Why do you come to Oxford?

Proposition: There is far more to the Oxford experience than work, says Sam Richardson

From what I can remember of it (very little), freshers’ week was a byword for confusion. Introductory lectures painting an evocative world of dusty libraries and intellectual discovery were somewhat difficult to reconcile with debauched and sweaty evenings ‘experiencing’ Oxford’s nightlife. Which would I treasure in the years to come? So here’s my view on what really matters at uni.

Tell me this: how exactly does sitting in a library, or slaving away all day in the labs, expand your mind, or prepare you for the real world? This is not to suggest that I dislike the ivory tower of academia in which I reside, but I hesitate to suggest that it is of much immediate relevance to the world of work. History is, after all, stuff that has already happened.  I’m told the quality of academic education at this university is so because we have the time and space to really delve into our chosen subject. Study doesn’t expand the mind; it focuses it.

For me people, not pages, have been key to the real learning done at university. Despite Oxford’s notorious – and perhaps exaggerated – lack of social or ethnic diversity, you’re going to meet people here very different from yourself. Whether from deprived inner London, home-counties affluence, or rural Wales one’s innate assumptions (read prejudices) will be challenged; at school they’re generally reinforced.

I’ve found university is also about opportunity. Hungry for sporting success? Oxford has more sporting teams then you can wave a stick at. Eager to pester your friends into pointless voting? The Union is the greatest establishment for doing so in the known world. Want to try medieval re-enactment? I can’t imagine why you’d want to, but we’ve got it. We’ve got everything. Stuff that’d you’d never be able to do again, and stuff you’d probably not bother to do again. But in the trying and failing there’s some genuine learning to be done as well.

So here’s my underwhelming conclusion: Oxford isn’t all about work. In fact, while accepting the importance of getting that degree, there’s a great deal of other stuff to do which may in fact pay off big-time in the distant future. Ultimately it doesn’t matter what you study at uni. Just being here is a true education.

Rebuttal: Sam is ignoring everything that is great about this place, says Sean Scoltock

The greatest moral philosopher of our generation, Derek Parfit, recently published his long-awaited magnum opus, On What Matters. There, he arrives at the – devastating yet brilliant – conclusion that the two great ethical traditions, Consequentialism and Kantian Contractualism, fundamentally agree on what matters: they are, in his words, climbing the same mountain, just on different sides.

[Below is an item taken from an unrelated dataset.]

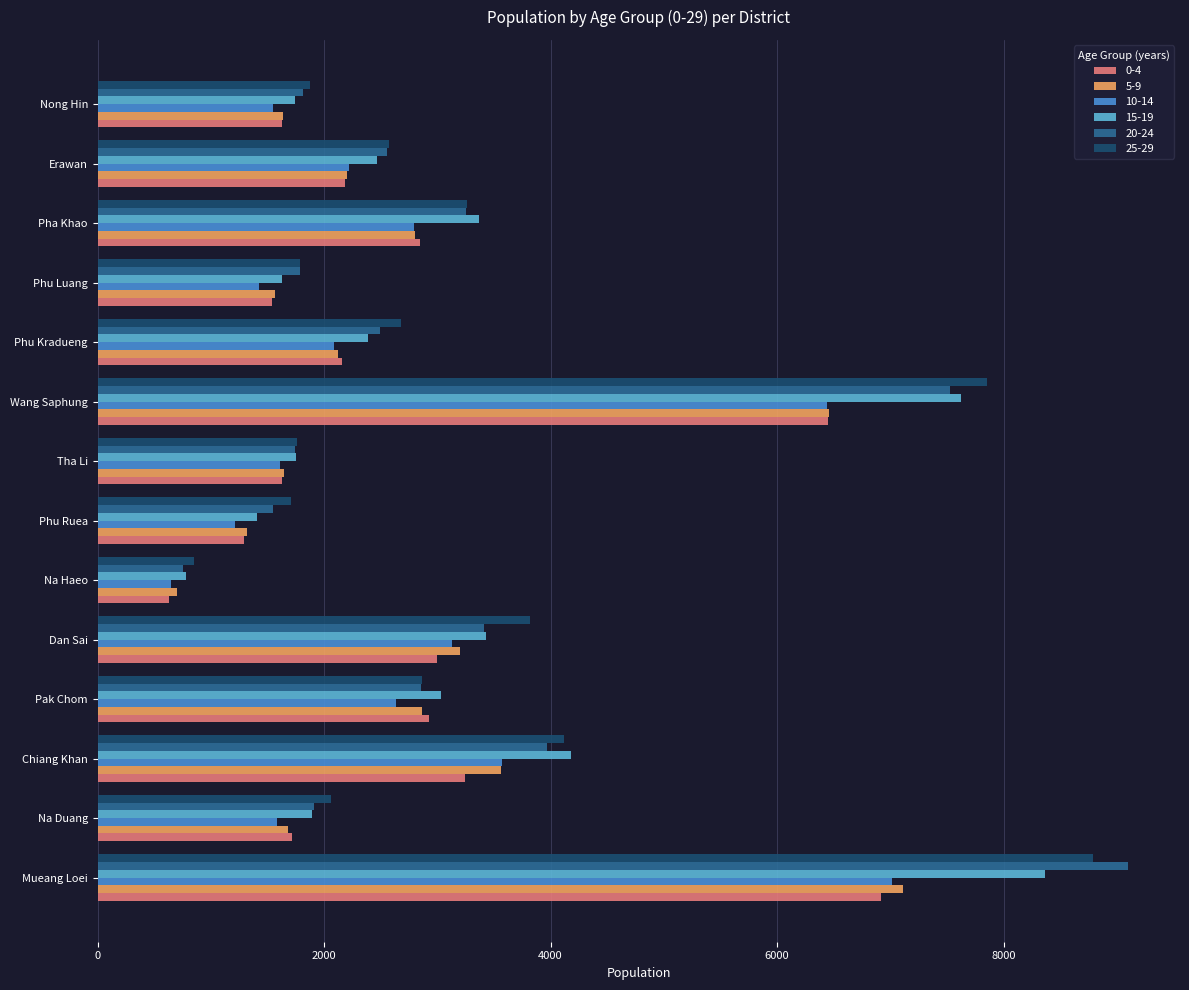

What value does the 15-19 series have at Nong Hin, to the nearest 50?

1750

Sam goes one better. He tells us what really matters. Two ways to live one’s life – that of the pen and of the pint – can, in fact, complement each other. Enjoy your work – in all its quaint pedantry and Veblenite conspicuous wastefulness – and, by your mere presence here – socialising, networking, hacking – you will be better off. The faintest hint of an ideal synthesis is glimpsed: the scholar and the socialite are climbing the same mountain.

But look closer. The summit of Sam’s mountain better resembles the floor of a valley. If our studies are useless, then that’s a rather depressing thought. One imagines, on one side of the valley, a meticulous, steady descent to the depths of futility. The other side is no more appealing. An aimless meander downwards, unsure of both the route and the destination, filled with groundless certainty that all will be fine in the end. Deep and dark recesses of regret await.

Just being here is not enough. Playing hockey for your college’s 2nd team and busying yourself as Treasurer of the Random-and-pointless Society shouldn’t allay those worries that you’re not making the most of your degree. Neither should a packed social calendar, nor the knowledge that slightly-more-than-the-average-number-of-people have heard of you. Outside of the tutorial, it is not in the fleeting and ephemeral, but in the meaningful and edifying that intrinsic value lies.

The only singular feature of the Oxford undergraduate experience is the academic. And yet this could not be enough on its own. Thus emerges an alternative synthesis. The Mountain of Promise that looms over the Valley of Regret and Futility: pursue your studies to the best of your ability and forge enduring, significant friendships. You’re a student at one of the greatest seats of learning, taught by some of the most gifted academics, and, possibly just down the corridor, lives someone whom you will know for the rest of your life. Make the most of it.